Impacto do consumo de água na era da IA
O debate sobre a sustentabilidade na infraestrutura de nuvem nunca foi tão intenso, especialmente com a expansão desenfreada dos data centers voltados para Inteligência Artificial, que exigem níveis elevados de refrigeração e, consequentemente, de recursos hídricos e energéticos. Segundo o relatório, as operações globais da Amazon consumiram cerca de 2,5 bilhões de galões de água em 2025.
A empresa destacou que obteve uma taxa de eficiência de 0,12 litros por quilowatt-hora de eletricidade consumida. Curiosamente, esse índice representa uma redução de 2% em relação ao total de 2024, mesmo diante de uma operação que continua em ritmo acelerado de expansão.
Eficiência e o mercado de componentes
A Amazon afirma que seus métodos de resfriamento e gestão de recursos estão superando os de alguns concorrentes de peso no setor de Big Tech. A busca por eficiência energética é um tema central para toda a indústria, que também lida com desafios em outras frentes, como a escassez de componentes essenciais para armazenamento e processamento, fatores que moldam a infraestrutura dos servidores modernos.
Vale ressaltar que os dados apresentados referem-se às operações globais da companhia. No Brasil, embora a Amazon possua uma infraestrutura robusta de serviços de nuvem (AWS), a disponibilidade de relatórios específicos sobre o consumo hídrico local ainda não segue o mesmo detalhamento geográfico apresentado no mercado norte-americano.
O futuro da infraestrutura
Enquanto a empresa busca provar sua eficiência, o setor continua a investigar novas tecnologias para reduzir a dependência de recursos naturais, como ocorre com as pesquisas em lasers de emissão superficial e novas arquiteturas de componentes.
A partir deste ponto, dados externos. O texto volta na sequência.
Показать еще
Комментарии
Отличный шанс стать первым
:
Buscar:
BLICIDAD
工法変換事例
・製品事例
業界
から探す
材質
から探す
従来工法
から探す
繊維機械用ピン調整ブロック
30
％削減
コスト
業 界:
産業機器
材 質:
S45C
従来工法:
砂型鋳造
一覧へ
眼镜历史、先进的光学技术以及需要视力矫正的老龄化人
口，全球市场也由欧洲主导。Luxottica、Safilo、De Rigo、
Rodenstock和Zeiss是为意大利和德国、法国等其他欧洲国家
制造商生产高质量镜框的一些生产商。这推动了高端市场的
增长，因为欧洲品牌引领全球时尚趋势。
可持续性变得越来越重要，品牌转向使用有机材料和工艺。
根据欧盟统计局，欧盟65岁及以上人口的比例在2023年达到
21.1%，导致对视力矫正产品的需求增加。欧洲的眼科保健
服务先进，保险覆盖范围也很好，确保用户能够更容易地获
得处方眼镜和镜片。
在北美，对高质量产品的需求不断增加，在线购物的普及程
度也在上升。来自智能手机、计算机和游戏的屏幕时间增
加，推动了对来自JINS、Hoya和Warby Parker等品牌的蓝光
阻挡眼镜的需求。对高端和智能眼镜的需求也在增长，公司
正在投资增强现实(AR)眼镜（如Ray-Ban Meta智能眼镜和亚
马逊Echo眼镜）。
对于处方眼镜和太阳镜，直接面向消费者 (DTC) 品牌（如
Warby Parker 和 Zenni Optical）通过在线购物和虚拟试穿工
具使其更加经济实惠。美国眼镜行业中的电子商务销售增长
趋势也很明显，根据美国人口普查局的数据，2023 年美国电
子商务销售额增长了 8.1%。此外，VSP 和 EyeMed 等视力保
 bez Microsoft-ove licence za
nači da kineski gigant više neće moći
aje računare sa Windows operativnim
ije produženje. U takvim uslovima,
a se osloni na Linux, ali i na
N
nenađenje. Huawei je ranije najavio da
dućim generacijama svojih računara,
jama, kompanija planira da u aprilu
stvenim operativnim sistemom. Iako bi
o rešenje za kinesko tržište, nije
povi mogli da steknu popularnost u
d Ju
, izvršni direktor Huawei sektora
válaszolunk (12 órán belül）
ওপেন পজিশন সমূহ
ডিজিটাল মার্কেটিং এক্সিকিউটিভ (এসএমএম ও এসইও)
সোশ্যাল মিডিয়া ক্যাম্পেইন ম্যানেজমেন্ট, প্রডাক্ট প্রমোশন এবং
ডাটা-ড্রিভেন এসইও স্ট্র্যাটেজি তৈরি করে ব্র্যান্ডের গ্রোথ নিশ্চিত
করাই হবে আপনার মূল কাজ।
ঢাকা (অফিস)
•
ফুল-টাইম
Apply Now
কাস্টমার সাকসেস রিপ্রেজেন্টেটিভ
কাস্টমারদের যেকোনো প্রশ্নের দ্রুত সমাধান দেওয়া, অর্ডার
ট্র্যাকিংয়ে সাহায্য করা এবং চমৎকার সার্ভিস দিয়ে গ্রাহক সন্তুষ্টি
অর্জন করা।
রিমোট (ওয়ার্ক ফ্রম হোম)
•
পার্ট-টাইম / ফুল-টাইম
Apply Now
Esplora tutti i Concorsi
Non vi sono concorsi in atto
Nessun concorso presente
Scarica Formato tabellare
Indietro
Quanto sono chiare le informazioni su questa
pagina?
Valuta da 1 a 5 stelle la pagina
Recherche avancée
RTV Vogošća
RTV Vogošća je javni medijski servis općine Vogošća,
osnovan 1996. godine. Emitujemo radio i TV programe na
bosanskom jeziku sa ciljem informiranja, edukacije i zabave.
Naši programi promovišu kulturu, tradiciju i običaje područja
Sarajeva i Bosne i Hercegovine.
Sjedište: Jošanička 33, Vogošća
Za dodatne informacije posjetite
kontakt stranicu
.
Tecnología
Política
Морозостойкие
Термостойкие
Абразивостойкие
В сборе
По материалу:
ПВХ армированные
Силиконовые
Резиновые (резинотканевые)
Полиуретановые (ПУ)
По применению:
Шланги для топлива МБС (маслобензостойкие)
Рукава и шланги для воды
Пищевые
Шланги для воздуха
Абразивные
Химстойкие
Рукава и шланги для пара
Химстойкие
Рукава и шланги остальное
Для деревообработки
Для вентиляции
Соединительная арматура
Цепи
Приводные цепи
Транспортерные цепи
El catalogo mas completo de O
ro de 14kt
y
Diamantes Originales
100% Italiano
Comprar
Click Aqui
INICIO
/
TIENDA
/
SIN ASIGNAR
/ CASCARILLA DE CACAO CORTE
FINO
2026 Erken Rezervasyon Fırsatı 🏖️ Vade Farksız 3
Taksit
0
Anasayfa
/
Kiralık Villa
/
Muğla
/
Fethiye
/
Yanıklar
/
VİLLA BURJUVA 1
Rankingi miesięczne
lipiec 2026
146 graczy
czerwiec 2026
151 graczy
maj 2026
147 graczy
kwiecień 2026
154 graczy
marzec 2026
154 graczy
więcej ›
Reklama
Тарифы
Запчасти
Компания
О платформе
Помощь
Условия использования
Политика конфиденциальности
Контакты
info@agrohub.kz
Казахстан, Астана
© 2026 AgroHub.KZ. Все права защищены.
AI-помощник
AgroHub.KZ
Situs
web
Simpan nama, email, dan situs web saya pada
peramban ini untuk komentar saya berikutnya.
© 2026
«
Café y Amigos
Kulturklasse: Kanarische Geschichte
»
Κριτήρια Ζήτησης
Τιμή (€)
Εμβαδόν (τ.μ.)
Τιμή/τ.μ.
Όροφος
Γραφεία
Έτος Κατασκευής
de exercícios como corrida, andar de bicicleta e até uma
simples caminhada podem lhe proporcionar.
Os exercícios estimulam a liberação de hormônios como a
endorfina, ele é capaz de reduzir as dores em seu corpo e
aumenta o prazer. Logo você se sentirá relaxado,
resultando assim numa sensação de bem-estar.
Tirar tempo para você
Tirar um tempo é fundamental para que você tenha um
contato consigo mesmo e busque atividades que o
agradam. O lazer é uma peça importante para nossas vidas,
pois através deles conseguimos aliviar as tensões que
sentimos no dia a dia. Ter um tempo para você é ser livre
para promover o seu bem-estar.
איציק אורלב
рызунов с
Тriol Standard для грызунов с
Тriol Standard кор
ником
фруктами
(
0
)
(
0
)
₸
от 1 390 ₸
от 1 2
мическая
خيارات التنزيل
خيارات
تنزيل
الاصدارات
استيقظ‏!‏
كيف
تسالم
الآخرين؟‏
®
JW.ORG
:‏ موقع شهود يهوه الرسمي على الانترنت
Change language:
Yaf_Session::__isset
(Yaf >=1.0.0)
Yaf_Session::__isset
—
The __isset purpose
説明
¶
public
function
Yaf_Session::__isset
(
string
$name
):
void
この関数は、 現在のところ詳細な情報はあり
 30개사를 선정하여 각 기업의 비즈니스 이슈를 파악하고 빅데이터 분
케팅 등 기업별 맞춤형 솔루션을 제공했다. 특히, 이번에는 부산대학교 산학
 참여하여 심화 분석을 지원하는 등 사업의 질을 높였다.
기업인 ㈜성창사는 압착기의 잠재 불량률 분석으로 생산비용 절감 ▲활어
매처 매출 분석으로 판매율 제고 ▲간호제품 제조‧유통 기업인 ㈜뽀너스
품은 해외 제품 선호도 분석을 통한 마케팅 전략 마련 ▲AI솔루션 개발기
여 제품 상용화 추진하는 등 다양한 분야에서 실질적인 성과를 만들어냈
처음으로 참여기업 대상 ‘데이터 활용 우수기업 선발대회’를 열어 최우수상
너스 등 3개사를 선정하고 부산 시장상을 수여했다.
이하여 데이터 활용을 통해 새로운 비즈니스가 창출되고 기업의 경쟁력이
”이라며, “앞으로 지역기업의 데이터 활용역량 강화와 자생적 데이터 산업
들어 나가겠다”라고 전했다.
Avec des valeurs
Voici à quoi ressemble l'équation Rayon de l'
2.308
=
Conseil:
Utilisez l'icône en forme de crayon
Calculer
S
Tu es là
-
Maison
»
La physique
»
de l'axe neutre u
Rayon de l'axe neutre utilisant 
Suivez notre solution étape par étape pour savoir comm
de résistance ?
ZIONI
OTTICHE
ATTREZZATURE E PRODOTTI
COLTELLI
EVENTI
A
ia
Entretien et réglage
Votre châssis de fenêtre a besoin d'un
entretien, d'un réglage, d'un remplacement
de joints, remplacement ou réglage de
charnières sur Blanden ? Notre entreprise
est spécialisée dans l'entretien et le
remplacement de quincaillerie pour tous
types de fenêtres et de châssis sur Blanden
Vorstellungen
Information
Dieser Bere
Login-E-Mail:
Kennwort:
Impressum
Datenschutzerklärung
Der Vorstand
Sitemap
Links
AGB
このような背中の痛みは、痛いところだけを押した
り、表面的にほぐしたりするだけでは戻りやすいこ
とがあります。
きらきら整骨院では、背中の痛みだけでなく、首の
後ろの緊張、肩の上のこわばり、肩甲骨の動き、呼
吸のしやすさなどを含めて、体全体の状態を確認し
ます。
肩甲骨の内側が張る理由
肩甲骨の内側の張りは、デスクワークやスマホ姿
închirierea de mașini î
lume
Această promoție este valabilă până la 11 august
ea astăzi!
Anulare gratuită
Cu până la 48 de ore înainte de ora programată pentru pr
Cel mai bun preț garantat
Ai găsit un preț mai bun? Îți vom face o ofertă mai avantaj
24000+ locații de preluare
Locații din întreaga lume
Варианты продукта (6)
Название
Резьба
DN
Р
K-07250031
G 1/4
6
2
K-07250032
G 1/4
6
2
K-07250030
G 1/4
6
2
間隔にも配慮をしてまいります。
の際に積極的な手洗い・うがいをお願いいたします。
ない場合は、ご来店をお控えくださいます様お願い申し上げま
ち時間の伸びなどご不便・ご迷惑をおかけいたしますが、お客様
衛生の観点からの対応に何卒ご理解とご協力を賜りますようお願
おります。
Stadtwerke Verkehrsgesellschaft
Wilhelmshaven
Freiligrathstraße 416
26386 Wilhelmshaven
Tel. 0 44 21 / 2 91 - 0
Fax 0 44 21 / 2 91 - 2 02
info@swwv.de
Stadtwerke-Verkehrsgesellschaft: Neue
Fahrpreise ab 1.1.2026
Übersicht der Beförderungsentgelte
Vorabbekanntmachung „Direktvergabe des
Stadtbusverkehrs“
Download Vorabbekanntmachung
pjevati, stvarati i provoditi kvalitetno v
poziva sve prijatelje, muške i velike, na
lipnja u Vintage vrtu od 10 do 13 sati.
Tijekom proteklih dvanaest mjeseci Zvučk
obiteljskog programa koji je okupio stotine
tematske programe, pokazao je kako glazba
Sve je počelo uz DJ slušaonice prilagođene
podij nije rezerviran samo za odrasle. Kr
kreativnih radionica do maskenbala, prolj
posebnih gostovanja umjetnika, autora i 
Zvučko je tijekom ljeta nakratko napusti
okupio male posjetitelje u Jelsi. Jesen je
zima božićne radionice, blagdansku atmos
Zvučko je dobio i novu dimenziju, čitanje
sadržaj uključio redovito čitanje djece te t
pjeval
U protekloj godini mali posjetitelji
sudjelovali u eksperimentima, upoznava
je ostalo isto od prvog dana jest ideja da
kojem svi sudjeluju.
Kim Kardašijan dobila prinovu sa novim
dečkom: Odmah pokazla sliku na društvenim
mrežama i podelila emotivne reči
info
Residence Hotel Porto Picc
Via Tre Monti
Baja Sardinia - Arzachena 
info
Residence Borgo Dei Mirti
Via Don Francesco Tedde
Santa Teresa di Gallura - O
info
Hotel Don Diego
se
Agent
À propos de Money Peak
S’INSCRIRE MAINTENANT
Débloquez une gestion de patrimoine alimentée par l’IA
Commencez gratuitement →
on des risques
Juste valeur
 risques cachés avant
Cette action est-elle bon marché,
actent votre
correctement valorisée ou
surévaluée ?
A conciliação entre a sede de processamento dos modelos de IA e as políticas ambientais locais de cada país será um dos grandes desafios para os próximos anos.
A divulgação desses dados marca uma etapa importante no diálogo entre grandes corporações de tecnologia e reguladores urbanos. O impacto real dessas métricas de eficiência no longo prazo ainda é um ponto de observação constante por especialistas do setor, à medida que a infraestrutura digital continua a crescer de forma escalável ao redor do mundo.